Und ist es heute, mehr als 40 Jahre danach, auch nicht. Spätestens seit dem
vergangenen Montag, als die Bundesgesellschaft für Endlagerung
(groteskerweise schon in einem früheren Stadium des Suchverfahrens als
erwartet) das Endlagerprojekt Gorleben nach mehr als 40 Jahren schließlich
in den Orkus schickte.
Zugegeben, hätten wir damals geahnt, wie lang der Weg werden würde vom
Rechthaben zum Rechtbekommen, wäre die Gültigkeit des Passes vermutlich bei
vielen von uns auf der Stelle ausgelaufen. Vier Jahrzehnte, und was für ein
Aufwand! Wir waren ja nicht nur AKW-Gegnerinnen und AKW-Gegner, wir waren,
so muss man es sagen, auch Gegnerinnen dieses Staates, Gegnerinnen des
kapitalistischen Systems und pflegten (auch optisch) die größtmögliche
Distanz zur Mehrheitsgesellschaft – weshalb wir von der Unterstützung der
lokalen Bevölkerung umso mehr überwältigt, aber keineswegs verunsichert
waren. Die taz übrigens war gerade ein Jahr alt.
Dies vorweg, weil es in diesem Text nach dem historischen Erfolg vom
Wochenanfang um die Frage gehen soll, ob es Verbindungen, vielleicht sogar
Gemeinsamkeiten gibt zur erfolgreichsten Protestbewegung der Gegenwart,
Fridays For Future. Und wenn ja, welche?
## Gorleben war plötzlich überall
Die handelnden Personen im Hüttendorf damals sahen sich selbst
(mehrheitlich) als Revolutionäre, solidarisch eigentlich nicht mit
Landwirten im Landkreis Lüchow-Dannenberg, sondern mit Befreiungsbewegungen
in Afrika und Südamerika. Der Klimawandel: unbekannt. (Fast) niemand unter
den aus den Metropolen angereisten Linken hegte irgendwelche Sympathien für
den real existierenden, preußischen Sozialismus jenseits der nahen
Grenzanlagen. Ironischerweise war deren Nachbarschaft ein zentrales Motiv,
weshalb nicht nur der niedersächsische Ministerpräsident Ernst Albrecht
(CDU), sondern die westdeutsche Politik insgesamt es für eine gute Idee
hielten, den verlorenen Zipfel BRD an der innerdeutschen Grenze bar jeder
wissenschaftlichen Basis als Endlagerstandort für den hochradioaktiven
Strahlenmüll ausrufen zu können. Da, so das unbekümmerte Kalkül, würde es
schon ruhig bleiben.
Ein fundamentaler Irrtum. Denn [1][Gorleben war binnen Kurzem wirklich
überall], wurde nach Wyhl in Baden-Württemberg zum wichtigsten
Kristallisationspunkt einer westdeutschen Bewegung, die im Wendland, wie
nirgends sonst, ihre Gründergeneration weit überdauerte. Zuletzt
protestierten die Enkel gegen ein Projekt, gegen das ihre Großeltern
aufgestanden waren – gemeinsam mit den Staatsfeinden aus den Städten.

Arbeitsauftrag:
Geben Sie an, wer laut dem Text über Gorleben damals niedersächsischer Ministerpräsident war. Die Daten stammen aus einer anderen Quelle als der Text.

Bereitgestellte Daten:

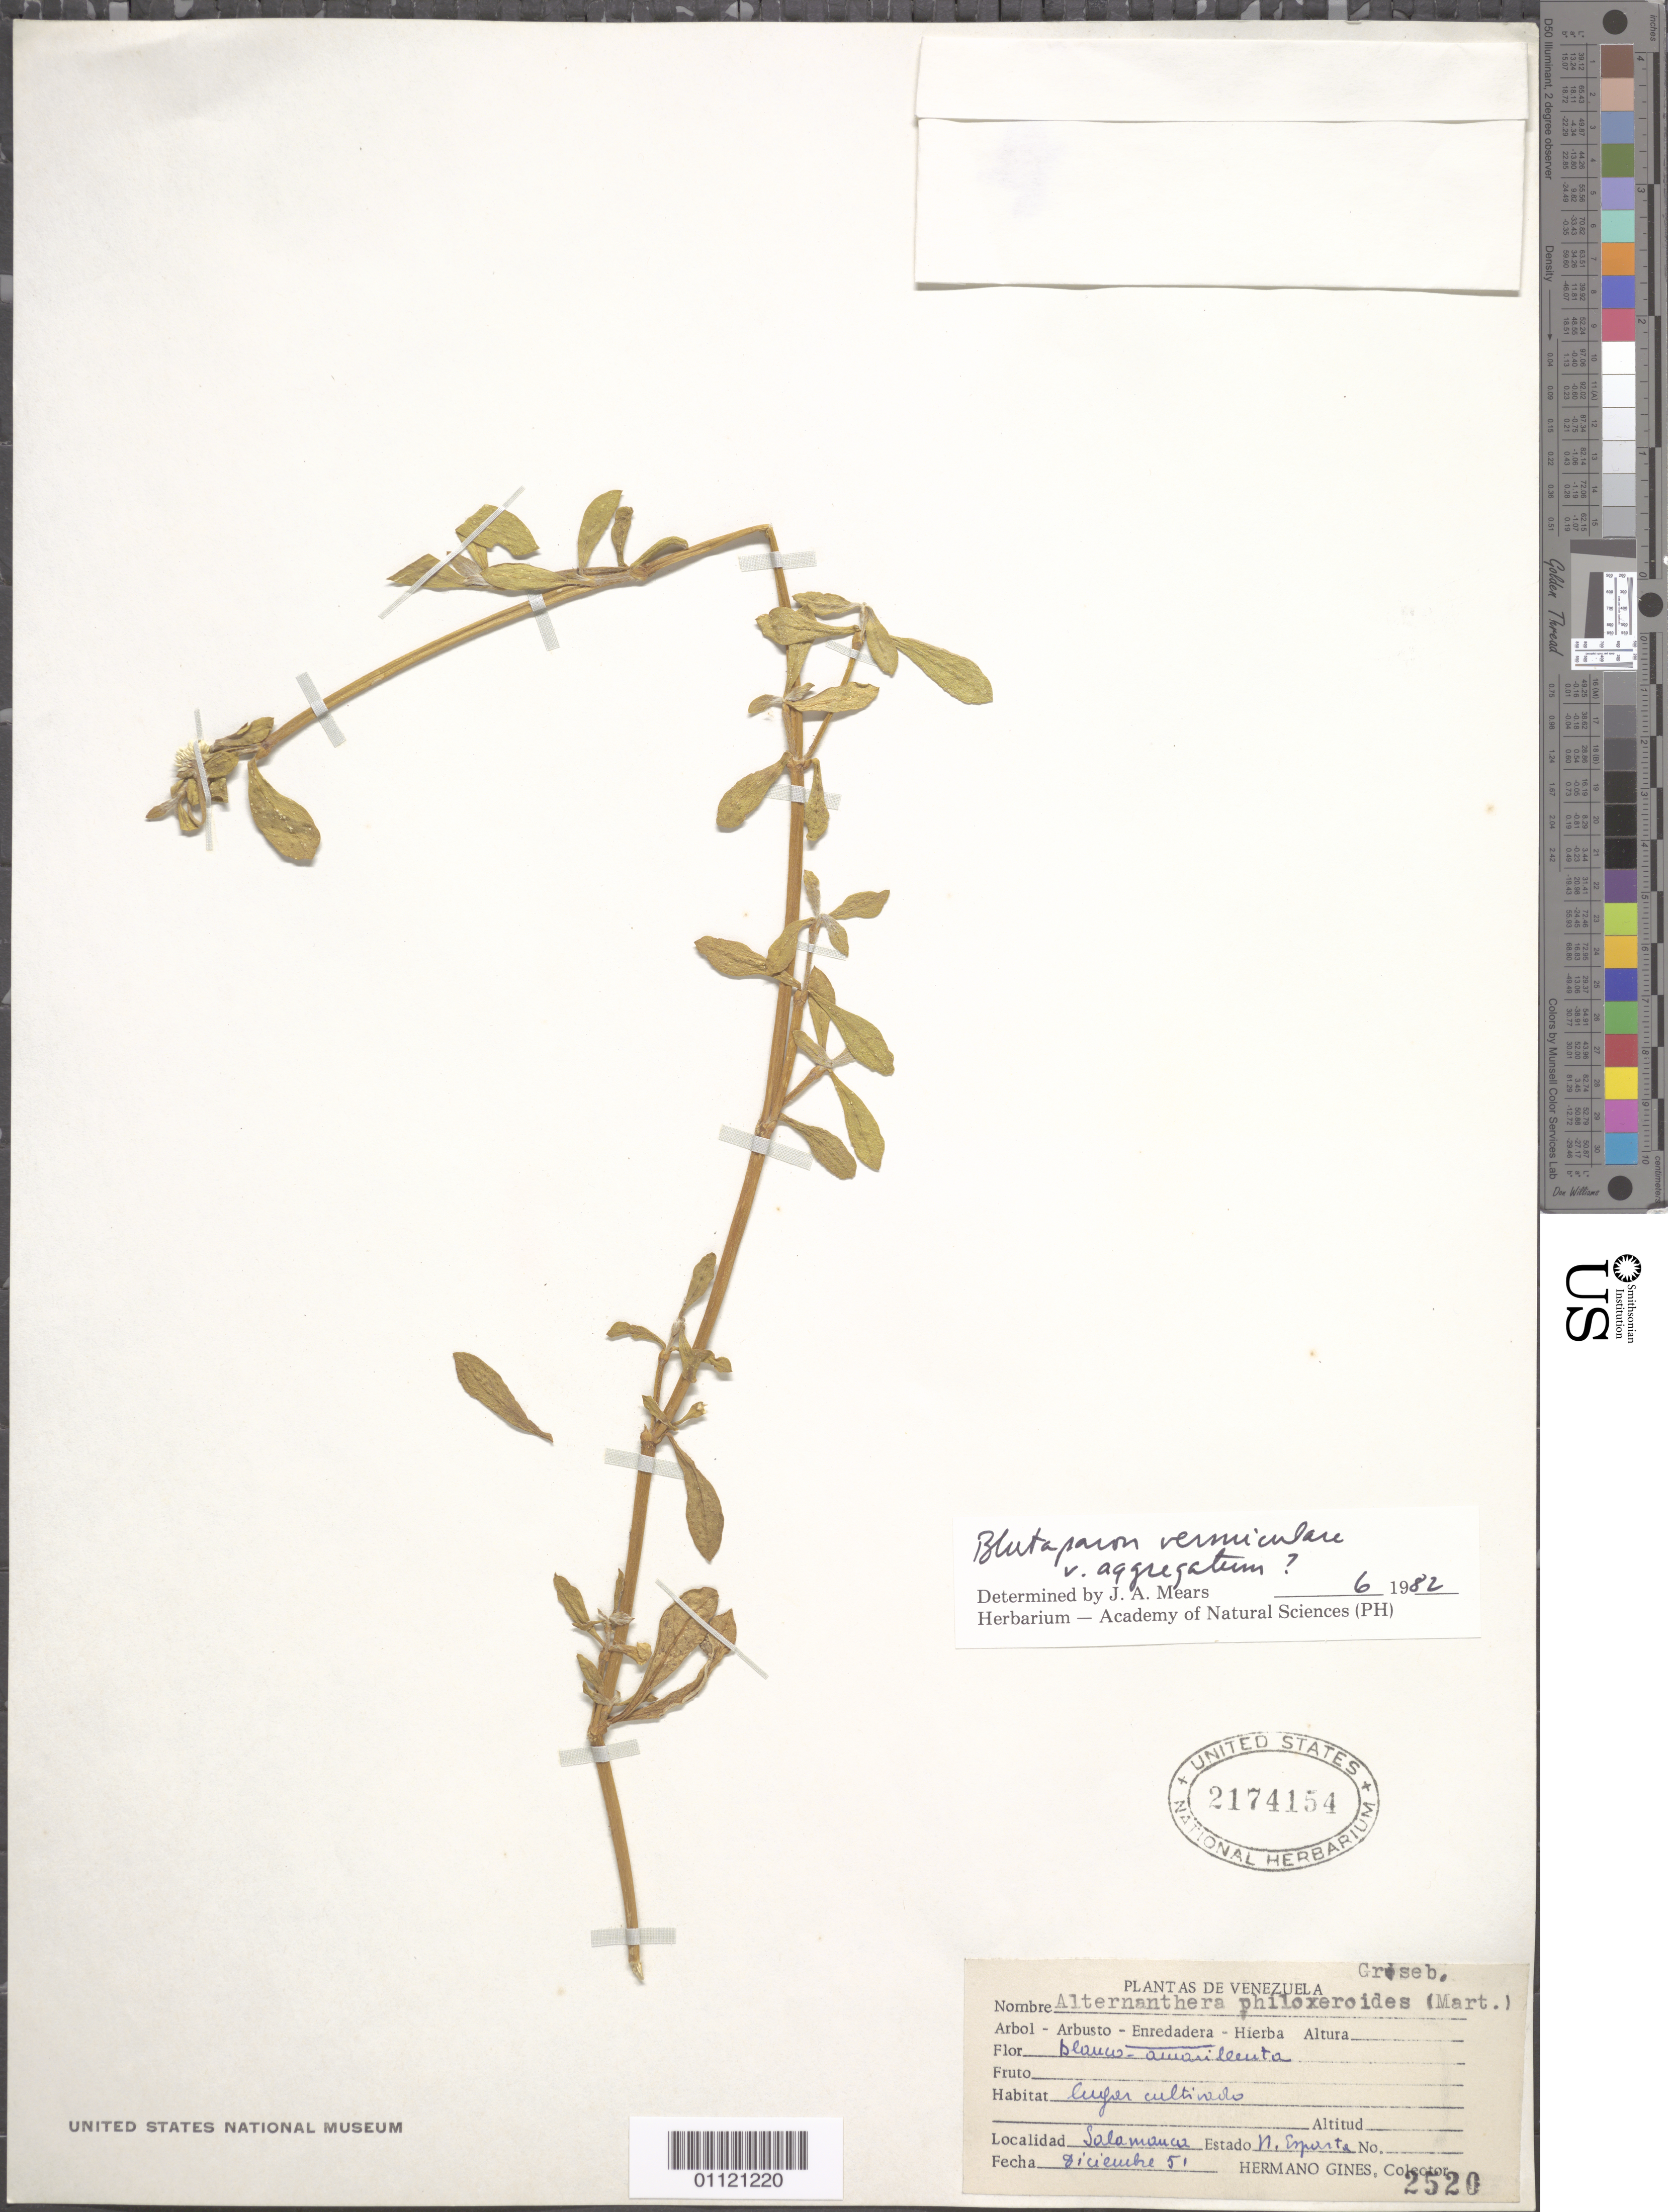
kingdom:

Ausgearbeitete Lösung:
Ernst Albrecht (CDU).